Omega-3s provide a neuroprotective effect against inflammation and oxidative stress, enhancing brain cell survival, repair, and proliferation. Prevalence of the omega-3, docosahexaenoic acid (DHA), has been linked to reduced blood levels of beta-amyloid – a sticky protein fragment found in the brains of Alzheimer’s patients. Another, eicosapentaenoic acid (EPA), is linked to a lower prevalence of mood disorders.
Increase your omega-3 intake by eating fatty fish, such as Alaskan salmon, mackerel, and cod. The American Heart Association (AHA) recommends eating two servings of fresh, fatty fish per week.
If you are a vegetarian, or just don’t like the way fish tastes, add omega-3 to your diet by eating walnuts. Researchers at UCLA recently found a significant, positive relationship between walnut consumption and brain function.
In addition to a high concentration of omega-3s, walnuts, along with other nuts, are a good source of vitamin E. Vitamin E is an antioxidant that may help slow the aging process by reducing the number of free radicals in the brain.
3. Green, Leafy Vegetables
Green, leafy vegetables, such as spinach, broccoli, and kale, are high in vitamin K, folate, phylloquinone, and lutein. Together, these nutrients help slow age-related cognitive decline. A report in the journal Neurology found that individuals whose diets were rich in green, leafy vegetables were, on average, 11 years younger cognitively compared to those with diets containing small or absent amounts.
Berries are high in polyphenols, a micronutrient packed with antioxidant and anti-inflammatory properties. One compound, in particular, anthocyanin, can increase synaptic processing and reduce neurodegeneration.

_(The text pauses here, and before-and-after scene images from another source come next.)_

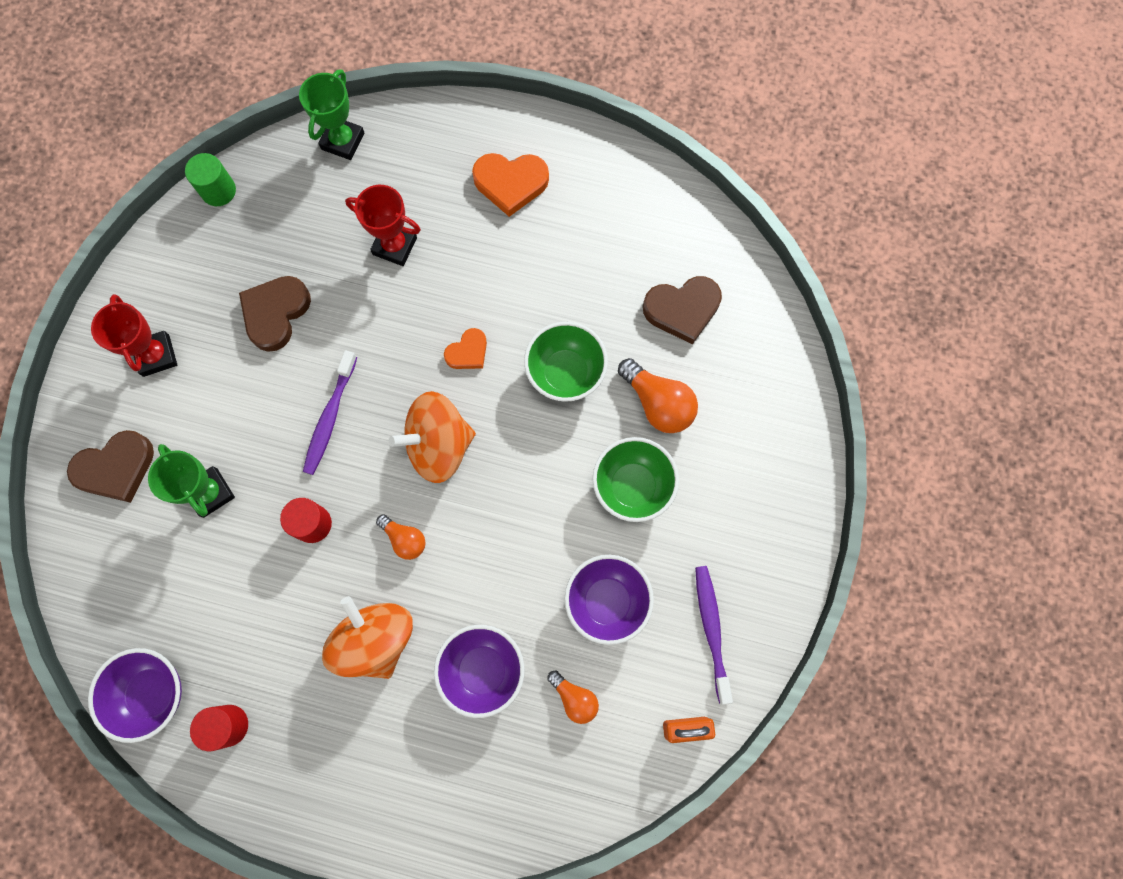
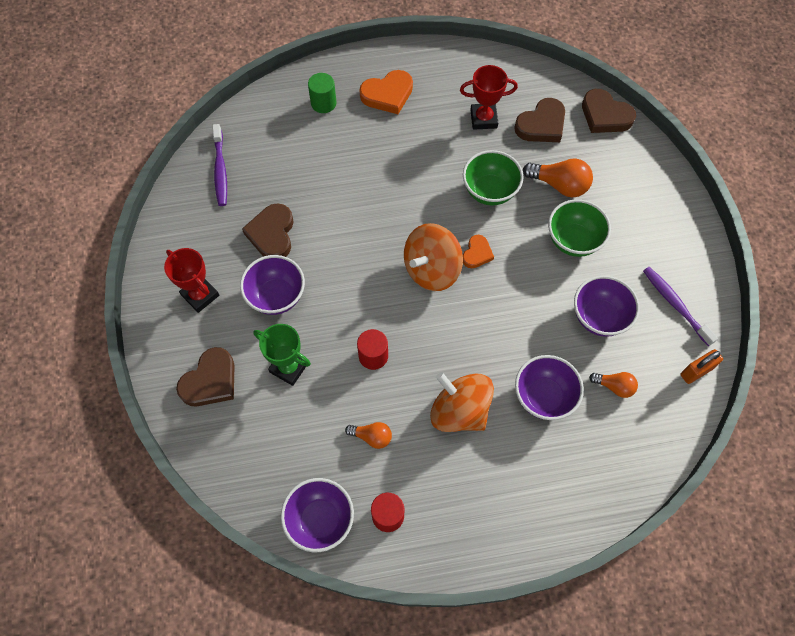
camera: 25 degrees left, 10 degrees down
green cylinder [185,153,236,206] -> green cylinder moved to [308,73,336,113]
green trophy [299,69,364,160] -> none
purple toothbrush [303,350,357,475] -> purple toothbrush moved to [212,124,227,206]
red trophy [345,185,421,266] -> red trophy moved to [460,65,518,130]
orange light bulb [376,514,426,560] -> orange light bulb moved to [345,422,392,449]
orange heart [444,328,487,369] -> orange heart moved to [463,235,494,268]
none -> purple bowl [240,255,305,315]
none -> brown heart [582,89,636,133]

A study in the Annals of Neurology assessed the rates of cognitive decline in over 16,000 women over the age of 70. Researchers discovered that women who ate large amounts of blueberries and strawberries delayed cognitive decline by up to 2.5 years compared to the women whose diets contained fewer berries.
From arthritis and digestive problems to hemorrhoids and cancer, the curry spice, Turmeric, can treat a number of ailments. Turmeric contains a number of beneficial ingredients called curcuminoids. One curcuminoid, curcumin, has been associated with improved neural function and reducing the build-up of amyloid-beta.

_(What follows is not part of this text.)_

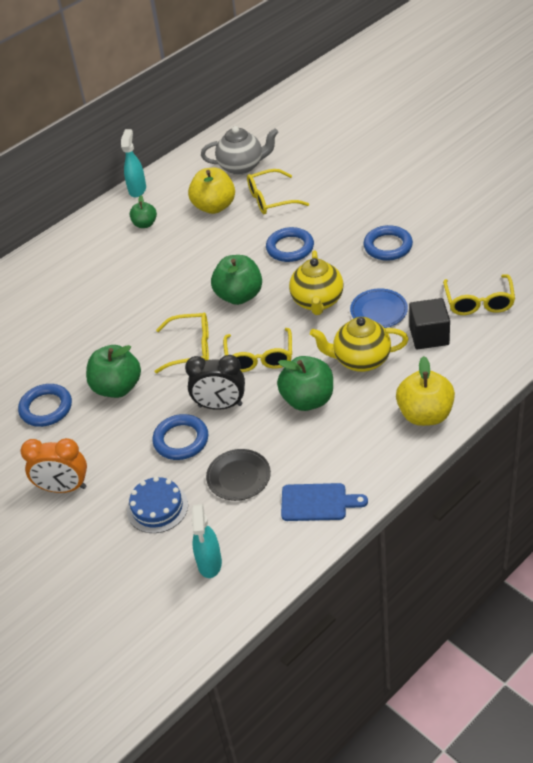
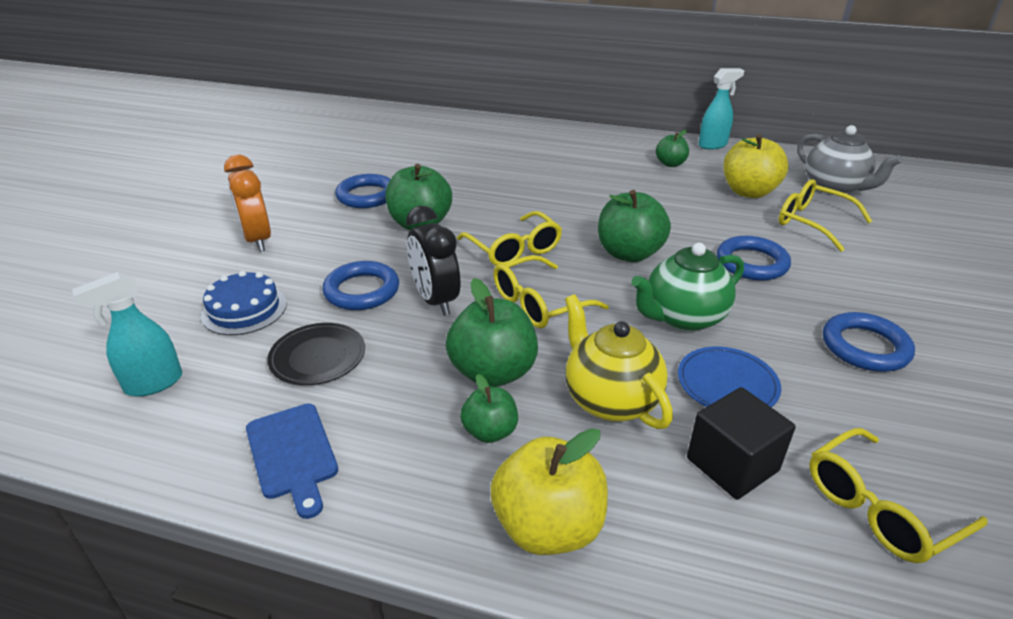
camera: 55 degrees right, 10 degrees down
yellow teapot [289,251,344,315] -> green teapot [631,243,744,332]
none -> green apple [460,374,518,443]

A double-blind placebo study observed the effect of turmeric on memory and attention. Forty healthy adults between the ages of 51 and 81 were divided into two groups. One group took a curcumin supplement each day for 18 months, while the other took a placebo pill. Cognitive tests revealed improved memory and attention in the curcumin group compared to the placebo group. Additionally, FDDNP-PET scans suggest turmeric may decrease the amyloid-beta concentration in the brain.
5. Dark Chocolate
Like berries, dark chocolate is high in polyphenols, which means it provides many of the same health benefits. Research shows that high concentrations of the polyphenol, flavanol, can increase blood flow throughout the brain.

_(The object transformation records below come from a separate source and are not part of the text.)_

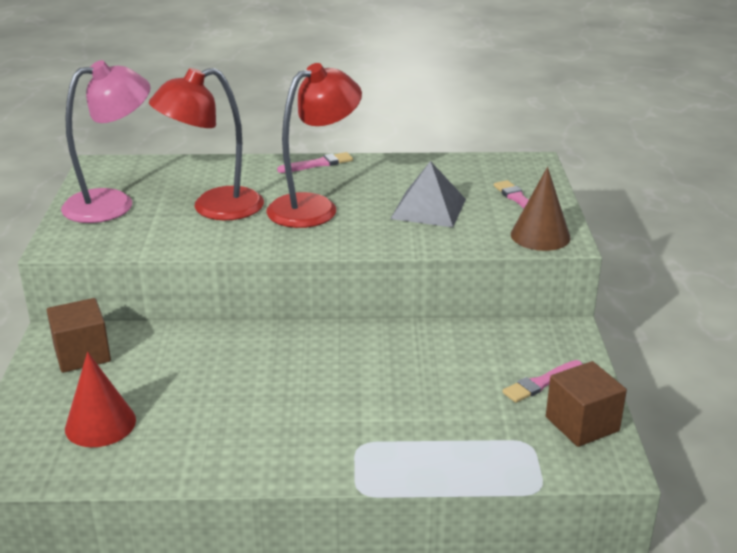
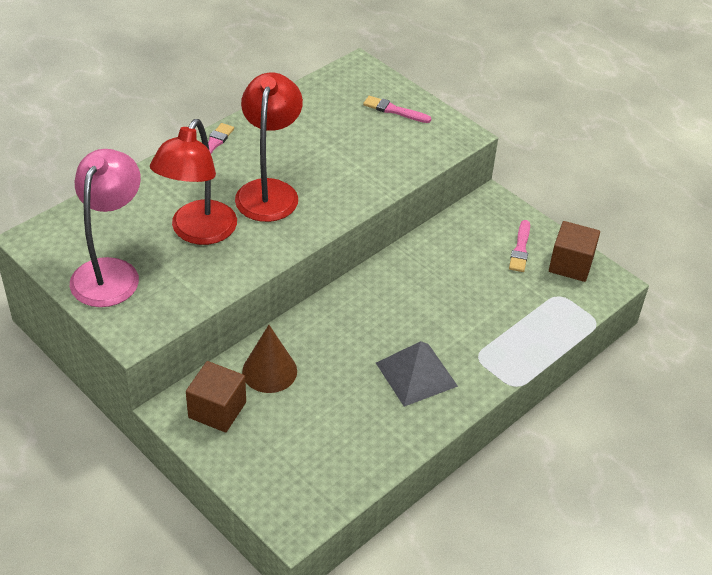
camera: 45 degrees left, 15 degrees up
red cone [65,352,136,447] -> none
grey pyramid [390,161,466,227] -> grey pyramid moved to [376,341,458,407]
brown cone [511,167,571,251] -> brown cone moved to [242,325,297,393]

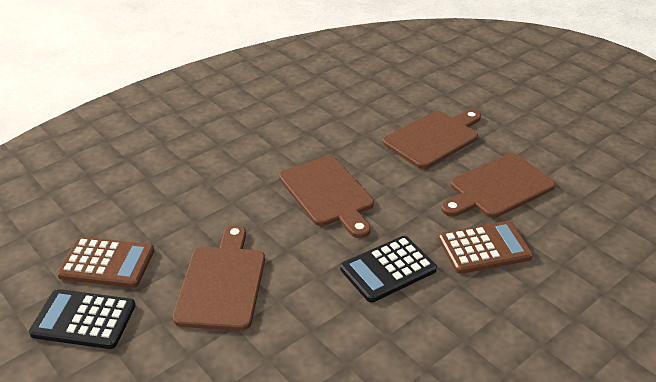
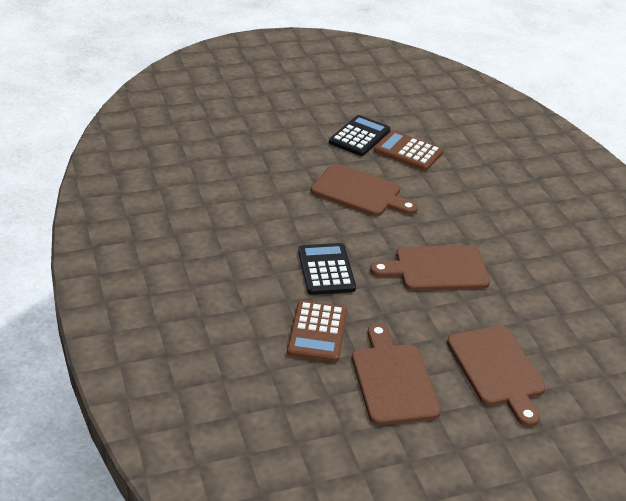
camera: 110 degrees right, 0 degrees up
brown calculator [57,237,154,288] -> brown calculator turned 90 degrees clockwise [374,131,443,171]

The cocoa found in dark chocolate contains caffeine, which may be why the delicious snack improves short-term brain function. Additionally, cocoa contains the common neurotransmitters responsible for good mood – dopamine and serotonin. The beneficial psychiatric effects of cocoa are supported by a 2019 study, which found that dark chocolate consumption may reduce clinically depressive symptoms.
Doctor-Approved Balanced Diet
It is important to remember that what you should eat is not a “one-size-fits-all” plan. Everyone has different medical needs that factor into what type of diet is best for them! You should always consult your physician before changing your diet and/or exercise routine. Make sure to ask your doctor what brain foods you could benefit from at your next visit!
Final Thoughts from USHEALTH Group
Some cognitive decline as you age is normal, but you can help keep your brain in tip-top shape by maintaining a healthy diet (and exercising).